RFID appeals the district court’s summary and final judgments and its claim construction of “interrogator/reader.” This court has jurisdiction under 28 U.S.C. § 1295(a)(1).

III.

This court reviews a district court’s claim construction de novo. Bd. of Regents of the Univ. of Tex. Sys. v. BENQ Am. Corp., 533 F.3d 1362, 1367 (Fed.Cir.2008). The same standard applies to this court’s review of a district court’s grant of summary judgment. Id. “A summary judgment motion is proper if there are no genuine issues of material fact, while viewing the facts in a light most favorable to the non-moving party.” Id.

The prosecution history must be reviewed when interpreting a claim to “exclude any interpretation” that was “disclaimed or disavowed during prosecution.” Computer Docking Station Corp. v. Dell, Inc., 519 F.3d 1366, 1374-75 (Fed.Cir.2008); ZMI Corp. v. Cardiac Resuscitator Corp., 844 F.2d 1576, 1580 (Fed.Cir.1988). “A patentee may limit the meaning of a claim term by making a clear and unmistakable disavowal of scope during prosecution.” Computer Docking, 519 F.3d at 1374.

If the applicant unequivocally disavows claim scope, the doctrine of prosecution disclaimer applies even if the disclaimer results in a negative claim limitation. See N. Am. Container, Inc. v. Plastipak Packaging, Inc., 415 F.3d 1335 (Fed.Cir.2005) (affirming district court’s construction of claim term “generally convex” to require “a majority of convex points along the inner wall and no concave points,” as the applicant’s statements in the prosecution history disclaimed coverage of an inner wall with any concavity). Prosecution disclaimer may also arise from an applicant’s statements in a parent patent application if the parent application relates to the same subject matter as the claim language at issue. Ormco Corp. v. Align Tech, Inc., 498 F.3d 1307, 1314 (Fed.Cir.2007).

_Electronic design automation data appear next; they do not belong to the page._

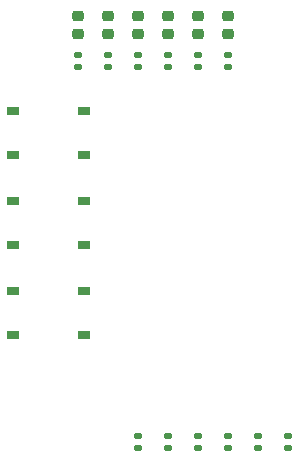
<source format=gbr>
%TF.GenerationSoftware,KiCad,Pcbnew,(7.0.0)*%
%TF.CreationDate,2023-03-17T06:32:27+01:00*%
%TF.ProjectId,simple-io-shield,73696d70-6c65-42d6-996f-2d736869656c,rev0*%
%TF.SameCoordinates,Original*%
%TF.FileFunction,Paste,Top*%
%TF.FilePolarity,Positive*%
%FSLAX46Y46*%
G04 Gerber Fmt 4.6, Leading zero omitted, Abs format (unit mm)*
G04 Created by KiCad (PCBNEW (7.0.0)) date 2023-03-17 06:32:27*
%MOMM*%
%LPD*%
G01*
G04 APERTURE LIST*
G04 Aperture macros list*
%AMRoundRect*
0 Rectangle with rounded corners*
0 $1 Rounding radius*
0 $2 $3 $4 $5 $6 $7 $8 $9 X,Y pos of 4 corners*
0 Add a 4 corners polygon primitive as box body*
4,1,4,$2,$3,$4,$5,$6,$7,$8,$9,$2,$3,0*
0 Add four circle primitives for the rounded corners*
1,1,$1+$1,$2,$3*
1,1,$1+$1,$4,$5*
1,1,$1+$1,$6,$7*
1,1,$1+$1,$8,$9*
0 Add four rect primitives between the rounded corners*
20,1,$1+$1,$2,$3,$4,$5,0*
20,1,$1+$1,$4,$5,$6,$7,0*
20,1,$1+$1,$6,$7,$8,$9,0*
20,1,$1+$1,$8,$9,$2,$3,0*%
G04 Aperture macros list end*
%ADD10RoundRect,0.218750X0.256250X-0.218750X0.256250X0.218750X-0.256250X0.218750X-0.256250X-0.218750X0*%
%ADD11RoundRect,0.135000X-0.185000X0.135000X-0.185000X-0.135000X0.185000X-0.135000X0.185000X0.135000X0*%
%ADD12R,1.000000X0.750000*%
G04 APERTURE END LIST*
D10*
%TO.C,D4*%
X177800000Y-89967000D03*
X177800000Y-88392000D03*
%TD*%
D11*
%TO.C,R5*%
X170180000Y-91719500D03*
X170180000Y-92739500D03*
%TD*%
%TO.C,R2*%
X177800000Y-123950000D03*
X177800000Y-124970000D03*
%TD*%
D10*
%TO.C,D3*%
X180340000Y-89967000D03*
X180340000Y-88392000D03*
%TD*%
D11*
%TO.C,R3*%
X180340000Y-123950000D03*
X180340000Y-124970000D03*
%TD*%
D12*
%TO.C,SW1*%
X164639999Y-104042999D03*
X170639999Y-104042999D03*
X164639999Y-107792999D03*
X170639999Y-107792999D03*
%TD*%
D10*
%TO.C,D2*%
X182880000Y-89967000D03*
X182880000Y-88392000D03*
%TD*%
D11*
%TO.C,R4*%
X187960000Y-123950000D03*
X187960000Y-124970000D03*
%TD*%
D10*
%TO.C,D6*%
X172720000Y-89967000D03*
X172720000Y-88392000D03*
%TD*%
D11*
%TO.C,R8*%
X182880000Y-123951240D03*
X182880000Y-124971240D03*
%TD*%
%TO.C,R7*%
X185420000Y-123950000D03*
X185420000Y-124970000D03*
%TD*%
D10*
%TO.C,D5*%
X175260000Y-89967000D03*
X175260000Y-88392000D03*
%TD*%
D11*
%TO.C,R1*%
X175260000Y-123950000D03*
X175260000Y-124970000D03*
%TD*%
D10*
%TO.C,D7*%
X170180000Y-89967000D03*
X170180000Y-88392000D03*
%TD*%
D11*
%TO.C,R11*%
X180340000Y-91719500D03*
X180340000Y-92739500D03*
%TD*%
D12*
%TO.C,SW2*%
X164639999Y-96422999D03*
X170639999Y-96422999D03*
X164639999Y-100172999D03*
X170639999Y-100172999D03*
%TD*%
D11*
%TO.C,R9*%
X175260000Y-91719500D03*
X175260000Y-92739500D03*
%TD*%
%TO.C,R6*%
X172720000Y-91719500D03*
X172720000Y-92739500D03*
%TD*%
%TO.C,R12*%
X182880000Y-91719500D03*
X182880000Y-92739500D03*
%TD*%
%TO.C,R10*%
X177800000Y-91719500D03*
X177800000Y-92739500D03*
%TD*%
D12*
%TO.C,SW0*%
X164639999Y-111662999D03*
X170639999Y-111662999D03*
X164639999Y-115412999D03*
X170639999Y-115412999D03*
%TD*%
M02*

</source>
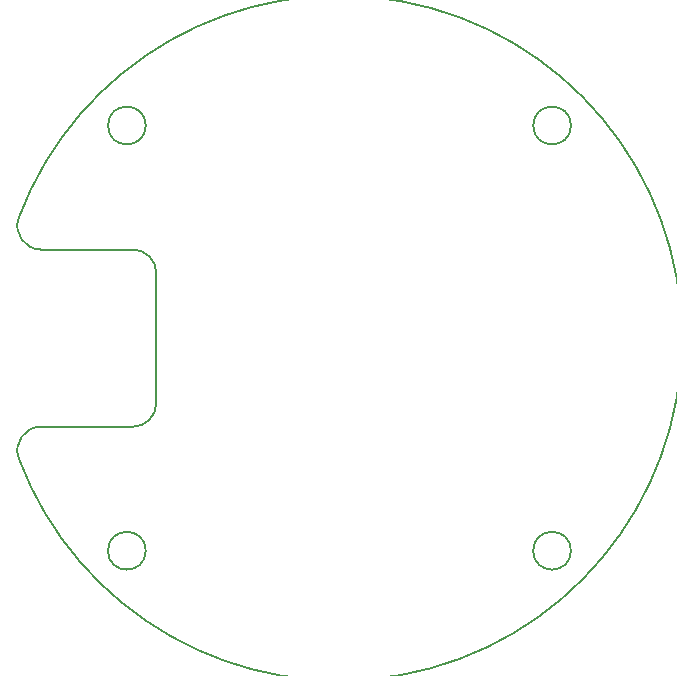
<source format=gbr>
%TF.GenerationSoftware,KiCad,Pcbnew,9.0.0*%
%TF.CreationDate,2025-07-28T18:14:09+09:00*%
%TF.ProjectId,UmiusiThrusterLEDUnit,556d6975-7369-4546-9872-75737465724c,01*%
%TF.SameCoordinates,Original*%
%TF.FileFunction,Profile,NP*%
%FSLAX46Y46*%
G04 Gerber Fmt 4.6, Leading zero omitted, Abs format (unit mm)*
G04 Created by KiCad (PCBNEW 9.0.0) date 2025-07-28 18:14:09*
%MOMM*%
%LPD*%
G01*
G04 APERTURE LIST*
%TA.AperFunction,Profile*%
%ADD10C,0.200000*%
%TD*%
G04 APERTURE END LIST*
D10*
X41600000Y-44000000D02*
G75*
G02*
X38400000Y-44000000I-1600000J0D01*
G01*
X38400000Y-44000000D02*
G75*
G02*
X41600000Y-44000000I1600000J0D01*
G01*
X40500005Y-54500000D02*
G75*
G02*
X42500000Y-56500000I-5J-2000000D01*
G01*
X32726485Y-54500000D02*
G75*
G02*
X30854388Y-51796297I15J2000000D01*
G01*
X41600000Y-80000000D02*
G75*
G02*
X38400000Y-80000000I-1600000J0D01*
G01*
X38400000Y-80000000D02*
G75*
G02*
X41600000Y-80000000I1600000J0D01*
G01*
X30854385Y-51796296D02*
G75*
G02*
X30854385Y-72203704I27145615J-10203704D01*
G01*
X42500000Y-67500000D02*
G75*
G02*
X40492502Y-69499986I-2000000J0D01*
G01*
X30854385Y-72203704D02*
G75*
G02*
X32726496Y-69499997I1872115J703704D01*
G01*
X77600000Y-80000000D02*
G75*
G02*
X74400000Y-80000000I-1600000J0D01*
G01*
X74400000Y-80000000D02*
G75*
G02*
X77600000Y-80000000I1600000J0D01*
G01*
X40492502Y-69500000D02*
X32726496Y-69500000D01*
X42500000Y-56500000D02*
X42500000Y-67500000D01*
X77600000Y-44000000D02*
G75*
G02*
X74400000Y-44000000I-1600000J0D01*
G01*
X74400000Y-44000000D02*
G75*
G02*
X77600000Y-44000000I1600000J0D01*
G01*
X32726485Y-54500000D02*
X40500005Y-54500000D01*
M02*

</source>
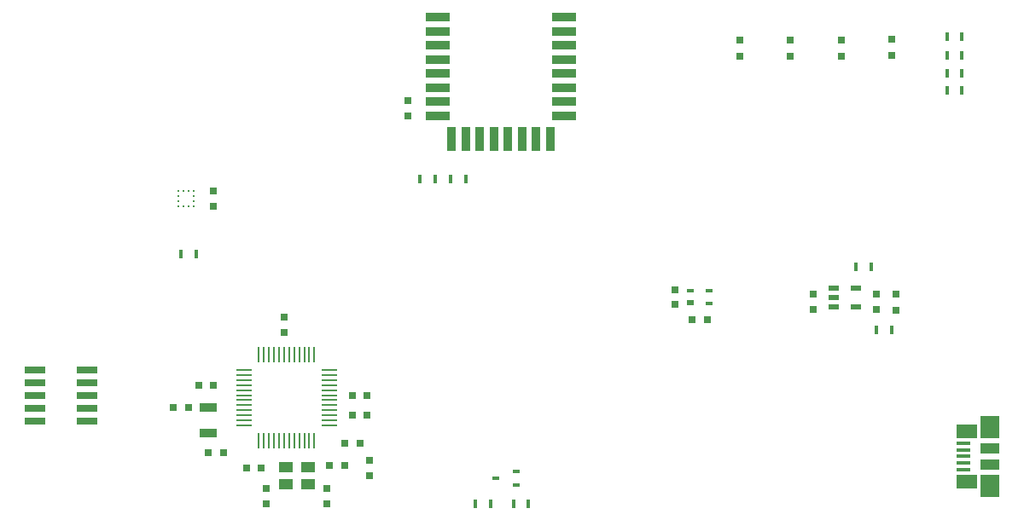
<source format=gtp>
G04 #@! TF.FileFunction,Paste,Top*
%FSLAX45Y45*%
G04 Gerber Fmt 4.5, Leading zero omitted, Abs format (unit mm)*
G04 Created by KiCad (PCBNEW 4.0.6-e0-6349~52~ubuntu16.10.1) date Thu May  4 19:45:57 2017*
%MOMM*%
%LPD*%
G01*
G04 APERTURE LIST*
%ADD10C,0.100000*%
%ADD11R,0.740000X0.690000*%
%ADD12R,0.690000X0.740000*%
%ADD13R,0.740000X0.740000*%
%ADD14R,2.040000X0.690000*%
%ADD15R,1.320000X0.390000*%
%ADD16R,2.040000X1.415000*%
%ADD17R,1.840000X1.115000*%
%ADD18R,1.840000X2.315000*%
%ADD19R,0.640000X0.390000*%
%ADD20R,0.440000X0.840000*%
%ADD21R,2.390000X0.940000*%
%ADD22R,0.940000X2.390000*%
%ADD23O,1.540000X0.240000*%
%ADD24O,0.240000X1.540000*%
%ADD25R,0.215000X0.190000*%
%ADD26R,0.190000X0.215000*%
%ADD27R,0.690000X0.440000*%
%ADD28R,0.690000X0.540000*%
%ADD29R,1.000000X0.590000*%
%ADD30R,1.740000X0.940000*%
%ADD31R,1.340000X1.140000*%
G04 APERTURE END LIST*
D10*
D11*
X11900000Y-10950000D03*
X11750000Y-10950000D03*
D12*
X14075000Y-7900000D03*
X14075000Y-8050000D03*
D11*
X12100000Y-11400000D03*
X12250000Y-11400000D03*
X12150000Y-10725000D03*
X12000000Y-10725000D03*
X12625000Y-11550000D03*
X12475000Y-11550000D03*
X13300000Y-11525000D03*
X13450000Y-11525000D03*
X13450000Y-11300000D03*
X13600000Y-11300000D03*
X13525000Y-11025000D03*
X13675000Y-11025000D03*
D12*
X12675000Y-11900000D03*
X12675000Y-11750000D03*
X12850000Y-10200000D03*
X12850000Y-10050000D03*
X13275000Y-11750000D03*
X13275000Y-11900000D03*
X13700000Y-11625000D03*
X13700000Y-11475000D03*
D11*
X13525000Y-10825000D03*
X13675000Y-10825000D03*
D12*
X12150000Y-8800000D03*
X12150000Y-8950000D03*
X16725000Y-9775000D03*
X16725000Y-9925000D03*
X18725000Y-9975000D03*
X18725000Y-9825000D03*
D11*
X17050000Y-10075000D03*
X16900000Y-10075000D03*
D12*
X18100000Y-9975000D03*
X18100000Y-9825000D03*
D13*
X17375000Y-7455000D03*
X17375000Y-7295000D03*
X17875000Y-7455000D03*
X17875000Y-7295000D03*
X18375000Y-7455000D03*
X18375000Y-7295000D03*
X18875000Y-7450000D03*
X18875000Y-7290000D03*
X18925000Y-9985000D03*
X18925000Y-9825000D03*
D14*
X10375000Y-10571000D03*
X10892000Y-10571000D03*
X10375000Y-10698000D03*
X10892000Y-10698000D03*
X10375000Y-10825000D03*
X10892000Y-10825000D03*
X10375000Y-10952000D03*
X10892000Y-10952000D03*
X10375000Y-11079000D03*
X10892000Y-11079000D03*
D15*
X19589000Y-11563750D03*
X19589000Y-11498750D03*
X19589000Y-11433750D03*
X19589000Y-11368750D03*
X19589000Y-11303750D03*
D16*
X19625000Y-11680000D03*
X19625000Y-11187500D03*
D17*
X19855000Y-11517500D03*
X19855000Y-11350000D03*
D18*
X19855000Y-11725000D03*
X19855000Y-11142500D03*
D19*
X15150000Y-11715000D03*
X15150000Y-11585000D03*
X14950000Y-11650000D03*
D20*
X14200000Y-8675000D03*
X14350000Y-8675000D03*
X14650000Y-8675000D03*
X14500000Y-8675000D03*
X19425000Y-7264400D03*
X19575000Y-7264400D03*
X19425000Y-7450000D03*
X19575000Y-7450000D03*
X19425000Y-7625000D03*
X19575000Y-7625000D03*
X19425000Y-7797800D03*
X19575000Y-7797800D03*
X11975000Y-9425000D03*
X11825000Y-9425000D03*
X15275000Y-11900000D03*
X15125000Y-11900000D03*
X14750000Y-11900000D03*
X14900000Y-11900000D03*
X18525000Y-9550000D03*
X18675000Y-9550000D03*
X18725000Y-10175000D03*
X18875000Y-10175000D03*
D21*
X14370500Y-7070000D03*
X14370500Y-7210000D03*
X14370500Y-7350000D03*
X14370500Y-7490000D03*
X14370500Y-7630000D03*
X14370500Y-7770000D03*
X14370500Y-7910000D03*
X14370500Y-8050000D03*
X15629500Y-7070000D03*
X15629500Y-7210000D03*
X15629500Y-7350000D03*
X15629500Y-7490000D03*
X15629500Y-7630000D03*
X15629500Y-7770000D03*
X15629500Y-7910000D03*
X15629500Y-8050000D03*
D22*
X14510000Y-8279500D03*
X14650000Y-8279500D03*
X14790000Y-8279500D03*
X14930000Y-8279500D03*
X15070000Y-8279500D03*
X15210000Y-8279500D03*
X15350000Y-8279500D03*
X15490000Y-8279500D03*
D23*
X12450000Y-10575000D03*
X12450000Y-10625000D03*
X12450000Y-10675000D03*
X12450000Y-10725000D03*
X12450000Y-10775000D03*
X12450000Y-10825000D03*
X12450000Y-10875000D03*
X12450000Y-10925000D03*
X12450000Y-10975000D03*
X12450000Y-11025000D03*
X12450000Y-11075000D03*
X12450000Y-11125000D03*
D24*
X12600000Y-11275000D03*
X12650000Y-11275000D03*
X12700000Y-11275000D03*
X12750000Y-11275000D03*
X12800000Y-11275000D03*
X12850000Y-11275000D03*
X12900000Y-11275000D03*
X12950000Y-11275000D03*
X13000000Y-11275000D03*
X13050000Y-11275000D03*
X13100000Y-11275000D03*
X13150000Y-11275000D03*
D23*
X13300000Y-11125000D03*
X13300000Y-11075000D03*
X13300000Y-11025000D03*
X13300000Y-10975000D03*
X13300000Y-10925000D03*
X13300000Y-10875000D03*
X13300000Y-10825000D03*
X13300000Y-10775000D03*
X13300000Y-10725000D03*
X13300000Y-10675000D03*
X13300000Y-10625000D03*
X13300000Y-10575000D03*
D24*
X13150000Y-10425000D03*
X13100000Y-10425000D03*
X13050000Y-10425000D03*
X13000000Y-10425000D03*
X12950000Y-10425000D03*
X12900000Y-10425000D03*
X12850000Y-10425000D03*
X12800000Y-10425000D03*
X12750000Y-10425000D03*
X12700000Y-10425000D03*
X12650000Y-10425000D03*
X12600000Y-10425000D03*
D25*
X11800000Y-8800000D03*
X11800000Y-8850000D03*
X11800000Y-8900000D03*
X11800000Y-8950000D03*
D26*
X11851250Y-8951250D03*
X11901250Y-8951250D03*
D25*
X11952500Y-8800000D03*
X11952500Y-8950000D03*
X11952500Y-8850000D03*
X11952500Y-8900000D03*
D26*
X11851250Y-8798750D03*
X11901250Y-8798750D03*
D27*
X16882500Y-9785000D03*
X17067500Y-9785000D03*
D28*
X16882500Y-9910000D03*
D27*
X17067500Y-9915000D03*
D29*
X18305000Y-9760000D03*
X18305000Y-9855000D03*
X18305000Y-9950000D03*
X18525000Y-9950000D03*
X18525000Y-9760000D03*
D30*
X12100000Y-10950000D03*
X12100000Y-11200000D03*
D31*
X12865000Y-11710000D03*
X13085000Y-11710000D03*
X13085000Y-11540000D03*
X12865000Y-11540000D03*
M02*

</source>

Claim 1 recites, in part, an “interrogator/reader” that includes a “field generator” and a “receiver.” '563 patent, col.9 11.2-34. RFID argues that the claim uses the open-ended term “including,” which, similar to “comprising,” raises a presumption that the “interrogator/reader” is not limited to a “field generator” and a “receiver” and may include a transmitter. RFID Br. at 11-16 (citing SanDisk Corp. v. Memorex Prods., Inc., 415 F.3d 1278, 1284 (Fed.Cir.2005) (“As a patent law term of art, ‘includes’ means ‘comprising.’ Neither includes, nor comprising, forecloses additional elements that need not satisfy the stated claim limitations.”)).

Claim 15 recites a method that, in part, requires “generating a field ... with an interrogator/reader.” '563 Patent, col. 10 1.55-col. 11 1.16. The claim also requires the step of “receiving periodic signals transmitted by each field activated apparatus associated with each item within the range of the field.” Id. While it is possible another structure could receive the periodic signals, claim 1 and the specification provide that the interrogator/reader comprises a receiver that receives each field activated apparatus’s periodic signal. Id., col.9 11.2-34, col.3 11.18-41 (describing the interrogator/reader as designed to generate an RF field and receive signals from the RFID tags).

The specification does not rebut RFID’s alleged presumption that the interrogator/reader can include a transmitter. The specification, however, does not strengthen RFID’s argument, as it only describes the *631 interrogator/reader’s receiving and field generation capabilities. See, e.g., '563 Patent, col.3 11.23-25 (stating the system includes “an interrogator/reader designed to generate an RF field capable of activating the RFID’s”); id., col.3 11.32-38 (describing interrogator/reader capabilities as generating a field and receiving signals from RFID tags); id., col.4 11.36-40, col.5 11.11— 14 (describing interrogator/reader’s receiver capability); id., eol.7 11.7-23, 11.34-53, col.8 11.13-18, 11.55-58 (describing interrogator/reader’s field generation capability).

During prosecution before the United States Patent and Trademark Office (“PTO”), the patent examiner rejected claims 1 and 15 of the '563 patent as obvious under 35 U.S.C. § 103(a) in view of U.S. Patent No. 5,686,902 (“the Reis patent”) and U.S. Pat. No. 5,539,394 (“the Cato patent”). The Reis and Cato patents disclose an interrogator that contains a transmitter that communicates with RFID tags. See Reis patent, Fig.